THE PROBLEM :: Return every record in full. Match each one exactly.

--- RECORDS TO USE ---

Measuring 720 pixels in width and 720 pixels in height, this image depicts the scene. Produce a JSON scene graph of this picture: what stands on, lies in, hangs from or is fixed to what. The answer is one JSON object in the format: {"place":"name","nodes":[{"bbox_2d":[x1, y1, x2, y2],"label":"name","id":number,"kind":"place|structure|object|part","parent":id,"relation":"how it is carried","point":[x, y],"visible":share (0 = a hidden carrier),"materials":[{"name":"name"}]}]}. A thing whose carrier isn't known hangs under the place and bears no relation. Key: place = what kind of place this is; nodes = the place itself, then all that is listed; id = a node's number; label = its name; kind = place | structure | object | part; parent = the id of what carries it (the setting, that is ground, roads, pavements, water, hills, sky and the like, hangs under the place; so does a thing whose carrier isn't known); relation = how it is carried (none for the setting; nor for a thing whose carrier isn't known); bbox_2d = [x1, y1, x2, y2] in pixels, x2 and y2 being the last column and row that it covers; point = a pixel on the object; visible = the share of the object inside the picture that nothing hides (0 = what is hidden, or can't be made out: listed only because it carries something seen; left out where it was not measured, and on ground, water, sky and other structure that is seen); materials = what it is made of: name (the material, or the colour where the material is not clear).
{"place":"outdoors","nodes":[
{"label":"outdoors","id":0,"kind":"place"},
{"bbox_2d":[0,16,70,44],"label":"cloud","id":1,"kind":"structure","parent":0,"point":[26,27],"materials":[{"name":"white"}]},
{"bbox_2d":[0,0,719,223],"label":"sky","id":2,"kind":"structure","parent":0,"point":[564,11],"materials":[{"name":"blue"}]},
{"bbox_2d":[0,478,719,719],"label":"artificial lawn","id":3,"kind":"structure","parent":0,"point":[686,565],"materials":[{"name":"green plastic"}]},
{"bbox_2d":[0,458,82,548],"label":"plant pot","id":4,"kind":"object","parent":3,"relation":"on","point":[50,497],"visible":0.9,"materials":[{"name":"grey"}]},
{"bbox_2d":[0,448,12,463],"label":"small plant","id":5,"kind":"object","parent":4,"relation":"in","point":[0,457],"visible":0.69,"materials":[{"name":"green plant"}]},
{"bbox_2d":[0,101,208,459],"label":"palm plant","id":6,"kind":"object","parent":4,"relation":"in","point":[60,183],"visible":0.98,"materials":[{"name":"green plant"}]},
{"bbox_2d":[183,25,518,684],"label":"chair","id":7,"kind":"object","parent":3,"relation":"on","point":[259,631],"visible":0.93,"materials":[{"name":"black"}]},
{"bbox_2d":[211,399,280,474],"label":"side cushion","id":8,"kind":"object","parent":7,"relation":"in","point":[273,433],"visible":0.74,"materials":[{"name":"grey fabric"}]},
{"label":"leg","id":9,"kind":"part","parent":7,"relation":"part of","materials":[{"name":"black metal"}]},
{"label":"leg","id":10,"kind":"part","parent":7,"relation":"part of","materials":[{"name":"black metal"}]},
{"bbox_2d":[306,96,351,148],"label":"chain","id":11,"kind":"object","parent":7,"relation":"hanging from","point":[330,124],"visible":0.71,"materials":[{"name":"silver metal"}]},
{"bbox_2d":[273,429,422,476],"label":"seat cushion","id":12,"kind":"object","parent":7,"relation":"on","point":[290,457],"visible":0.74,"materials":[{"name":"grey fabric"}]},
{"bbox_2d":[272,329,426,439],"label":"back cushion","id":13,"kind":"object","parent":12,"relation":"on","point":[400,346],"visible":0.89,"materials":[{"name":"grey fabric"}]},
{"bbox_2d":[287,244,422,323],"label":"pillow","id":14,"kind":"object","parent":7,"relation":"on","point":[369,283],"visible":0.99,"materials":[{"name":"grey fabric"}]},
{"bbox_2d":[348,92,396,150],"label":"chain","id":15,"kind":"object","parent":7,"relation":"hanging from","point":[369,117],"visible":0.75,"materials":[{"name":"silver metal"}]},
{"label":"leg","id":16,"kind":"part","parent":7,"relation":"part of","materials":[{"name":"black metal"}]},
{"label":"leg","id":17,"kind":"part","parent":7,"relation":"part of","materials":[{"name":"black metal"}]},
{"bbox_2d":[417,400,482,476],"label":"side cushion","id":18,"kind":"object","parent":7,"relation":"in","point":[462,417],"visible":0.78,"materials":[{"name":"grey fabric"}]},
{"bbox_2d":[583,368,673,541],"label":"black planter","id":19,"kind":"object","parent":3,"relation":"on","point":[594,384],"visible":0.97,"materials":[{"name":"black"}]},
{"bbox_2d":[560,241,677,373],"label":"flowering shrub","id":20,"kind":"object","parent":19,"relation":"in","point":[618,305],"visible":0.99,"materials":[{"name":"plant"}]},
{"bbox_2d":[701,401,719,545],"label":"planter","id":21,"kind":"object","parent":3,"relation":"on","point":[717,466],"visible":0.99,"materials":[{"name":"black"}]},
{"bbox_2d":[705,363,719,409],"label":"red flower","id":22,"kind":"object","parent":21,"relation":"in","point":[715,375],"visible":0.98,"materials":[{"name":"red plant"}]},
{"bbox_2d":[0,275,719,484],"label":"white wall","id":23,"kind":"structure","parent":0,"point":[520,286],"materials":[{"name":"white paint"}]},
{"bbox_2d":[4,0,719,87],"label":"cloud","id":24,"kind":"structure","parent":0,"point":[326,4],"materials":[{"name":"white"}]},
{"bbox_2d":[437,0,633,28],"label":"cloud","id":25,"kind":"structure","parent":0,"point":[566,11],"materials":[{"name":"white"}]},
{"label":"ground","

---

TASK RESULT ::
Measuring 720 pixels in width and 720 pixels in height, this image depicts the scene. Produce a JSON scene graph of this picture: what stands on, lies in, hangs from or is fixed to what. The answer is one JSON object in the format: {"place":"name","nodes":[{"bbox_2d":[x1, y1, x2, y2],"label":"name","id":number,"kind":"place|structure|object|part","parent":id,"relation":"how it is carried","point":[x, y],"visible":share (0 = a hidden carrier),"materials":[{"name":"name"}]}]}. A thing whose carrier isn't known hangs under the place and bears no relation. Key: place = what kind of place this is; nodes = the place itself, then all that is listed; id = a node's number; label = its name; kind = place | structure | object | part; parent = the id of what carries it (the setting, that is ground, roads, pavements, water, hills, sky and the like, hangs under the place; so does a thing whose carrier isn't known); relation = how it is carried (none for the setting; nor for a thing whose carrier isn't known); bbox_2d = [x1, y1, x2, y2] in pixels, x2 and y2 being the last column and row that it covers; point = a pixel on the object; visible = the share of the object inside the picture that nothing hides (0 = what is hidden, or can't be made out: listed only because it carries something seen; left out where it was not measured, and on ground, water, sky and other structure that is seen); materials = what it is made of: name (the material, or the colour where the material is not clear).
{"place":"outdoors","nodes":[
{"label":"outdoors","id":0,"kind":"place"},
{"bbox_2d":[0,16,70,44],"label":"cloud","id":1,"kind":"structure","parent":0,"point":[26,27],"materials":[{"name":"white"}]},
{"bbox_2d":[0,0,719,223],"label":"sky","id":2,"kind":"structure","parent":0,"point":[564,11],"materials":[{"name":"blue"}]},
{"bbox_2d":[0,478,719,719],"label":"artificial lawn","id":3,"kind":"structure","parent":0,"point":[686,565],"materials":[{"name":"green plastic"}]},
{"bbox_2d":[0,458,82,548],"label":"plant pot","id":4,"kind":"object","parent":3,"relation":"on","point":[50,497],"visible":0.9,"materials":[{"name":"grey"}]},
{"bbox_2d":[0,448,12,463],"label":"small plant","id":5,"kind":"object","parent":4,"relation":"in","point":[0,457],"visible":0.69,"materials":[{"name":"green plant"}]},
{"bbox_2d":[0,101,208,459],"label":"palm plant","id":6,"kind":"object","parent":4,"relation":"in","point":[60,183],"visible":0.98,"materials":[{"name":"green plant"}]},
{"bbox_2d":[183,25,518,684],"label":"chair","id":7,"kind":"object","parent":3,"relation":"on","point":[259,631],"visible":0.93,"materials":[{"name":"black"}]},
{"bbox_2d":[211,399,280,474],"label":"side cushion","id":8,"kind":"object","parent":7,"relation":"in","point":[273,433],"visible":0.74,"materials":[{"name":"grey fabric"}]},
{"label":"leg","id":9,"kind":"part","parent":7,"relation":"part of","materials":[{"name":"black metal"}]},
{"label":"leg","id":10,"kind":"part","parent":7,"relation":"part of","materials":[{"name":"black metal"}]},
{"bbox_2d":[306,96,351,148],"label":"chain","id":11,"kind":"object","parent":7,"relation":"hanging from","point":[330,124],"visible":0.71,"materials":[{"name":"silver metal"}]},
{"bbox_2d":[273,429,422,476],"label":"seat cushion","id":12,"kind":"object","parent":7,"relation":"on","point":[290,457],"visible":0.74,"materials":[{"name":"grey fabric"}]},
{"bbox_2d":[272,329,426,439],"label":"back cushion","id":13,"kind":"object","parent":12,"relation":"on","point":[400,346],"visible":0.89,"materials":[{"name":"grey fabric"}]},
{"bbox_2d":[287,244,422,323],"label":"pillow","id":14,"kind":"object","parent":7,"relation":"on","point":[369,283],"visible":0.99,"materials":[{"name":"grey fabric"}]},
{"bbox_2d":[348,92,396,150],"label":"chain","id":15,"kind":"object","parent":7,"relation":"hanging from","point":[369,117],"visible":0.75,"materials":[{"name":"silver metal"}]},
{"label":"leg","id":16,"kind":"part","parent":7,"relation":"part of","materials":[{"name":"black metal"}]},
{"label":"leg","id":17,"kind":"part","parent":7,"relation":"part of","materials":[{"name":"black metal"}]},
{"bbox_2d":[417,400,482,476],"label":"side cushion","id":18,"kind":"object","parent":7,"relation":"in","point":[462,417],"visible":0.78,"materials":[{"name":"grey fabric"}]},
{"bbox_2d":[583,368,673,541],"label":"black planter","id":19,"kind":"object","parent":3,"relation":"on","point":[594,384],"visible":0.97,"materials":[{"name":"black"}]},
{"bbox_2d":[560,241,677,373],"label":"flowering shrub","id":20,"kind":"object","parent":19,"relation":"in","point":[618,305],"visible":0.99,"materials":[{"name":"plant"}]},
{"bbox_2d":[701,401,719,545],"label":"planter","id":21,"kind":"object","parent":3,"relation":"on","point":[717,466],"visible":0.99,"materials":[{"name":"black"}]},
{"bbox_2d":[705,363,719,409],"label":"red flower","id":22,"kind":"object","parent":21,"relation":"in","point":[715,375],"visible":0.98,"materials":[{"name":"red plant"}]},
{"bbox_2d":[0,275,719,484],"label":"white wall","id":23,"kind":"structure","parent":0,"point":[520,286],"materials":[{"name":"white paint"}]},
{"bbox_2d":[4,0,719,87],"label":"cloud","id":24,"kind":"structure","parent":0,"point":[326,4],"materials":[{"name":"white"}]},
{"bbox_2d":[437,0,633,28],"label":"cloud","id":25,"kind":"structure","parent":0,"point":[566,11],"materials":[{"name":"white"}]},
{"label":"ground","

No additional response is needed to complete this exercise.